Please tally the lines in the records that include the word "CROSS" and answer with the bare number.

* Source material
==========
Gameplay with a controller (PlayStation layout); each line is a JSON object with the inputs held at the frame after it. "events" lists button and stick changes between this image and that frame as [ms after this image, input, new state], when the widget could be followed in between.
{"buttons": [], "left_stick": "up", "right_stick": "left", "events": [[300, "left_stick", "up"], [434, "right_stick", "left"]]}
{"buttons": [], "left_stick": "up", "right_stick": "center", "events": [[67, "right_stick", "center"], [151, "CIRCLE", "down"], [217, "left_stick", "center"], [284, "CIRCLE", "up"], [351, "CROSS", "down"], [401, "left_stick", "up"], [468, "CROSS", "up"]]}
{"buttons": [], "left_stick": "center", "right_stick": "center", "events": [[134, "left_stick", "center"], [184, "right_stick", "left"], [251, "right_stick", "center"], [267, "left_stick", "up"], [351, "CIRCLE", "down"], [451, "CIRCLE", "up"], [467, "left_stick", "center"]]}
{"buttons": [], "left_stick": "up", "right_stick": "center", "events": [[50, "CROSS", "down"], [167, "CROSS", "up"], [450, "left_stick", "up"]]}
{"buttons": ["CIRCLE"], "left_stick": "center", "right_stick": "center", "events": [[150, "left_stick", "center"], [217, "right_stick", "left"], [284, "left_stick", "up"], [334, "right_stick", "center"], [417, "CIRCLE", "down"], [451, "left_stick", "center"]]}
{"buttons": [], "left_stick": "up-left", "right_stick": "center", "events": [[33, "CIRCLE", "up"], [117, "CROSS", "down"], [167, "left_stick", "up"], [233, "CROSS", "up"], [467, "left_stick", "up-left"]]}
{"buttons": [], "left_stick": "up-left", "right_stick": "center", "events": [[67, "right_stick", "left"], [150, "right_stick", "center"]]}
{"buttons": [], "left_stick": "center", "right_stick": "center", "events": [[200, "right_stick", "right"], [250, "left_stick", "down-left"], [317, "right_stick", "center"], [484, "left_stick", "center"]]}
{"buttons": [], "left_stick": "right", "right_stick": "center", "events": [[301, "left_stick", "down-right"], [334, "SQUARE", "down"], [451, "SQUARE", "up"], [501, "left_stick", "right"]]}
==========
* Task output
3